# Wadkin Woodworking Machinery Leicester 2011



## MD (May 24, 2011)

Wadkin History
In 1897 John Wadkin founded the company alongside his brother in law Mr W Jarvis. The company was formed following an idea to invent a machine that would be so versatile that it could carry out operations that were originally done by hand. John Wadkin titled this machine, "a pattern milling machine" The partnership was not successful and Mr Wadkin eventually left the company. Mr Jarvis then acquired the help of Mr Wallace Goddard with the intention to expand the business.
Mr Jarvis became acquainted with a Greek gentleman by the name of Ionades who invented an advanced carburettor.
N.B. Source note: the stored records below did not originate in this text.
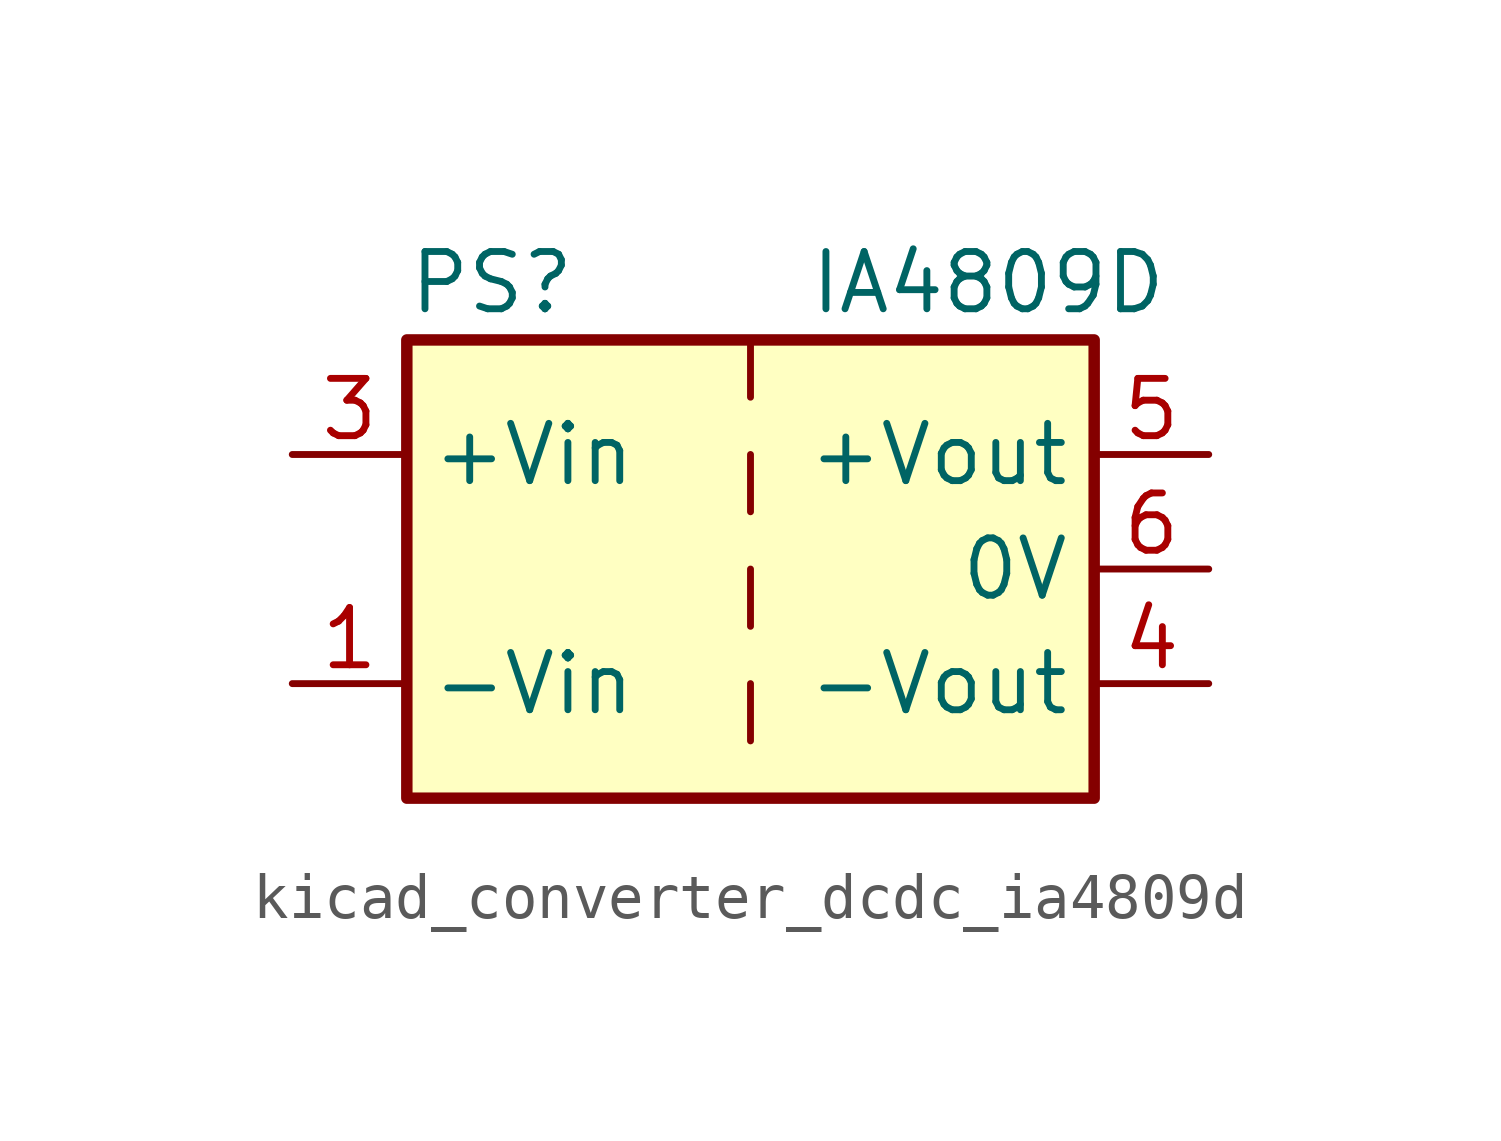
<source format=kicad_sym>
(kicad_symbol_lib
  (version 20220914)
  (generator kicad_symbol_editor)
  (symbol "kicad_converter_dcdc_ia4809d"
    (property "Reference" "PS"
      (at -7.62 6.35 0)
      (effects (font (size 1.27 1.27)) (justify left)))
    (property "Value" "IA4809D"
      (at 1.27 6.35 0)
      (effects (font (size 1.27 1.27)) (justify left)))
    (symbol "kicad_converter_dcdc_ia4809d_0_0"
      (pin power_in line (at -10.16 -2.54 0) (length 2.54) (name "-Vin" (effects (font (size 1.27 1.27)))) (number "1" (effects (font (size 1.27 1.27)))))
      (pin power_in line (at -10.16 2.54 0) (length 2.54) (name "+Vin" (effects (font (size 1.27 1.27)))) (number "3" (effects (font (size 1.27 1.27)))))
      (pin power_out line (at 10.16 -2.54 180) (length 2.54) (name "-Vout" (effects (font (size 1.27 1.27)))) (number "4" (effects (font (size 1.27 1.27)))))
      (pin power_out line (at 10.16 2.54 180) (length 2.54) (name "+Vout" (effects (font (size 1.27 1.27)))) (number "5" (effects (font (size 1.27 1.27)))))
      (pin power_out line (at 10.16 0 180) (length 2.54) (name "0V" (effects (font (size 1.27 1.27)))) (number "6" (effects (font (size 1.27 1.27))))))
    (symbol "kicad_converter_dcdc_ia4809d_0_1"
      (rectangle (start -7.62 5.08) (end 7.62 -5.08) (stroke (width 0.254) (type default)) (fill (type background)))
      (polyline (pts (xy 0 -2.54) (xy 0 -3.81)) (stroke (width 0) (type default)) (fill (type none)))
      (polyline (pts (xy 0 0) (xy 0 -1.27)) (stroke (width 0) (type default)) (fill (type none)))
      (polyline (pts (xy 0 2.54) (xy 0 1.27)) (stroke (width 0) (type default)) (fill (type none)))
      (polyline (pts (xy 0 5.08) (xy 0 3.81)) (stroke (width 0) (type default)) (fill (type none))))
    (symbol "kicad_converter_dcdc_ia4809d_1_1"
      (pin no_connect line (at 0 -5.08 90) (length 2.54) hide (name "NC" (effects (font (size 1.27 1.27)))) (number "2" (effects (font (size 1.27 1.27))))))))
</source>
General Motors in the US confirmed that they were interested and invited Mr Jarvis for a meeting to discuss, which led to Mr Jarvis booking a place on the Titanic as a means of travel and the disastrous result that he went down with the ill-fated liner.
This left Mr Wallace Goddard with a business in Leicester and no-one to run it. Luckily he had a son that took charge and this continued until 1927 when Mr J Wallace passed away.
The 1914-1918 war saw the Government ask Wadkin for help to develop a machine that could turn out wooden propellers for the R.A.F. at a high-speed rate. After the war the demand for woodworking machinery was at a tremendous upsurge.
In the 1920's the development of the integral electric drive led to the introduction of more efficient types of woodworking machines. Wadkin pioneered high production machines that operated at much higher speeds than before and had better finished woodwork.
Throughout the 1930's Wadkin extended their range and entered the high technology market and began making larger, high production woodworking machines such as moulders and double ender machines.
The first Wadkin numerically controlled machine was produced in 1956 and the machine proved to be successful and generated much interest from the industry.
From the 1990's Wadkin recognised the need to develop back up service support to its machine customers, and developed a nationwide network of engineers in developing its customer response team, which still stands today offering support 365 days a year.
Since this, Wadkin have been at the forefront of development and have been named the first British business to be accredited as a learning company by UK Woodchain.
In 2010 following the liquidation of Wadkin Limited, the intellectual propert rights were purchased by Nottingham based woodworking machinery distributors and manufacturers A L Dalton Ltd. This move brought together two long established woodworking machinery suppliers who have traded with each other for over 50 years and accumulated over 200 years experience in the industry between them....

visited with goldie




main-door by M D Allen, on Flickr




waiting-room by M D Allen, on Flickr




wait by M D Allen, on Flickr




glassbricks by M D Allen, on Flickr




mullion by M D Allen, on Flickr




cycles by M D Allen, on Flickr




letters by M D Allen, on Flickr




den by M D Allen, on Flickr




the chairmans garage by M D Allen, on Flickr




office3 by M D Allen, on Flickr

sorry for the amount of photos 

http://www.flickr.com/photos/mattdonut/sets/72157626712687702/


----------



## hamishsfriend (May 24, 2011)

Very interesting, thanks for the history and excellent pictures - not too many, IMO.


----------



## Munchh (May 24, 2011)

I'll bet that four cutter(? could be a two or a moulding planer) in your penultimate pic is more reliable than the one in my workshop MD. Wadkin certainly knew how to make good woodwork machinery. Thanks for this, made my day seeing this post.


----------



## Goldie87 (May 25, 2011)

A few of mine...


----------



## Snips86x (May 25, 2011)

Did you go through any of the documents shown in the second to last image?


----------



## Richard Davies (May 25, 2011)

I remember some of the offices at school having lights like the one in the 3rd picture.


----------



## Tiv123 (May 25, 2011)

*Wadkin*

Great set of pics, i visited Wadkin many times in the 1980's to get spare parts for the 5 cutter moulder i worked as a wood machinist for a Long Eaton based furniture manf. It was a really busy place and cannot believe it has shut, suppose thats progress.


----------



## Foxylady (May 27, 2011)

What a great piece of manufacturing history. Interesting building too. Cheers, Matt & Goldie. Really enjoyed that.


----------